Session Sheet - ICME Case Studies: Successes and Challenges for Generation, Distribution, and Use of Public/Pre-Existing Materials Datasets: Leveraging Open Datasets

ICME Case Studies: Successes and Challenges for Generation, Distribution, and Use of Public/Pre-Existing Materials Datasets: Leveraging Open Datasets
Sponsored by: TMS Materials Processing and Manufacturing Division, TMS: Integrated Computational Materials Engineering Committee
Program Organizers: Stephen DeWitt, Oak Ridge National Laboratory; Vikas Tomar, Purdue University; James Saal, Citrine Informatics; James Warren, National Institute of Standards and Technology

Monday 8:30 AM
February 28, 2022
Room: 254A
Location: Anaheim Convention Center

Session Chair: Stephen DeWitt, Oak Ridge National Laboratory

8:30 AM
Filling Data Gaps in 3D Microstructure with Deep Learning: Neal Brodnik¹; Devendra Jangid¹; Michael Goebel¹; Amil Khan¹; Saisidharth Majeti¹; McLean Echlin¹; B. S. Manjunath¹; Samantha Daly¹; Tresa Pollock¹; ¹University of California Santa Barbara
    Nonlinear machine learning tools such as network approaches are promising ways to rapidly infer complex material relationships.

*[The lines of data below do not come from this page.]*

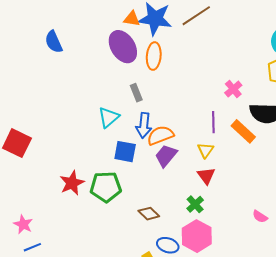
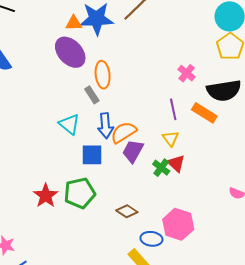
orange ellipse: (154, 56) -> (103, 75), moved
cyan triangle: (109, 117) -> (69, 124), turned -30
green cross: (195, 204) -> (161, 168), moved

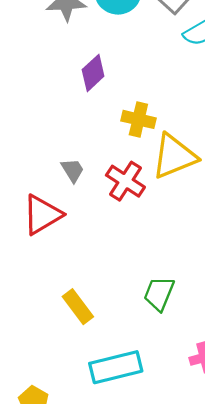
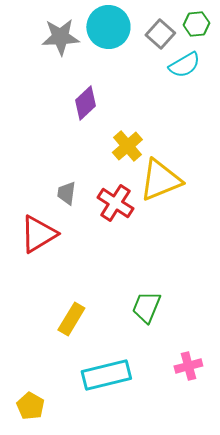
yellow cross: (138, 119) -> (127, 146), turned 36
gray trapezoid: (72, 170) -> (66, 193), turned -140
yellow rectangle: (78, 307) -> (71, 319), turned 68

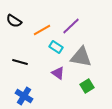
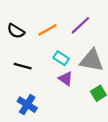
black semicircle: (14, 21) -> (16, 31), moved
cyan rectangle: (56, 47) -> (61, 58), moved

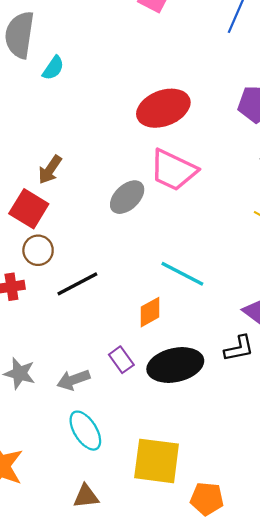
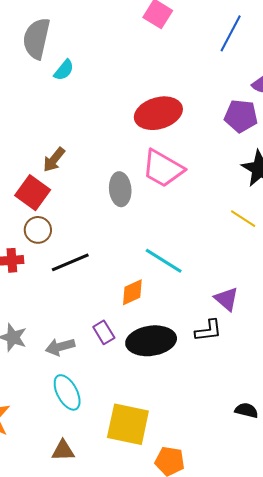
gray ellipse: (127, 197) -> (120, 189), turned -56

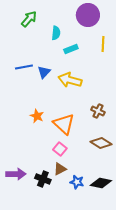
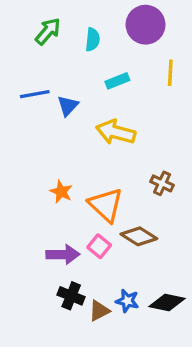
cyan semicircle: (56, 33) -> (93, 40), moved
blue line: (24, 67) -> (35, 94), moved
blue triangle: (44, 72) -> (68, 106), moved
brown diamond: (101, 143) -> (139, 236), moved
brown triangle: (60, 169) -> (99, 311), moved
purple arrow: (16, 174) -> (63, 255), moved

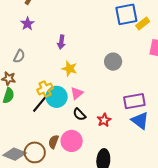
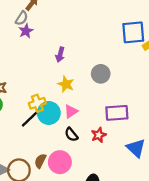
gray semicircle: (19, 56) -> (22, 18), moved
gray circle: (113, 62) -> (101, 74), moved
purple rectangle: (134, 101) -> (117, 113), moved
red star: (104, 120) -> (99, 135), moved

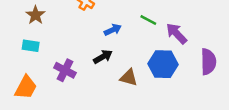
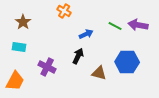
purple arrow: (176, 33) -> (138, 25), moved, turned -36
black arrow: (103, 57) -> (78, 56), turned -35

However, this ability depends on sufficient data for training, which presents challenges when experimental collection is difficult, such as for 3D microstructures. Here, we present the application of deep learning to 3D microstructure recognition and generation in ways that facilitate the learning of broad materials concepts and creation of more robust datasets. We demonstrate how publicly available 3D object datasets can teach distribution-based morphology recognition for application to microstructural features. We also show how image synthesis techniques like super-resolution can be adapted with physics-based constraints to function on crystallographic metadata such as indexed EBSD orientation maps. Physics-based training allows for faster, more accurate learning and presents opportunities where coarser datasets can be refined for future training approaches. Together, these approaches may also offer opportunities for deep learning to generate user-defined microstructures.

8:50 AM
Holistic Merging of Experimental and Computational Datasets – A Case Study for Diffusion Coefficients: Wei Zhong¹; Ji-Cheng Zhao¹; ¹University of Maryland
    It is usually challenging to reconcile the differences between the computational datasets and experimental datasets when merging them together. Fortunately for some materials properties, large amounts of data are available to allow identification of the degree of agreements and disagreements, and thus give confidence on some or all aspects of the computational datasets. Diffusion coefficients are one of such cases where holistic merging of the computational and experimental datasets are possible to leverage the best of both datasets. Examples will be given to illustrate such holistic integration in order to establish reliable diffusion coefficient (atomic mobility) databases for simulating kinetic processes and properties of alloys.

9:10 AM  Invited
Materials Innovation and Design Enabled by the Materials Project: Kristin Persson¹; ¹University of California, Berkeley
    Fueled by our abilities to compute materials properties and characteristics orders of magnitude faster than they can be measured and recent advancements in harnessing literature data, we are entering the era of the fourth paradigm of science: data-driven materials design. The Materials Project (www.materialsproject.org) contains data derived from quantum mechanical calculations for over 140,000 materials and millions of properties. The resource supports a growing community of data-rich materials research, currently supporting over 200,000 registered users and millions of data records served each day through the API. In this talk, I will highlight some of our ongoing work, as well as success stories of how external users have used Material Project datasets in their work; including a discussion of barriers that users have experienced and what we have done to improve our service in terms of information, accessibility, algorithmic tools and materials data.

9:40 AM
Data-driven Model Based Comparison of Public Datasets for Online State of Charge Estimation in Lithium-ion Batteries: Meghana Sudarshan¹; Alexey Serov¹; Casey Jones¹; Vikas Tomar¹; ¹Purdue University
    Lithium-ion(Li-ion) batteries are widely used in energy storage systems, electric vehicles, and portable electronics, considering their high energy density and low self-discharge qualities. Online estimation of the state of charge (SOC) using battery management systems in Li-ion batteries is crucial to determine battery capacity fade and remaining useful life accurately. Due to the extent of datasets available, determining an appropriate combination of datasets covering most variabilities for training models to predict SOC is essential. Data-driven based machine learning algorithms are used in this work to predict SOC by measuring battery operational parameters and material parameters due to their exceptional learning abilities and high accuracy. Machine learning models are trained on input-output pairs from various publicly available datasets of 1860 Li-ion batteries. These models are tested for accuracy and compared based on real-time data prediction on battery material parameters as well as operational parameters, including voltage, current, and temperature.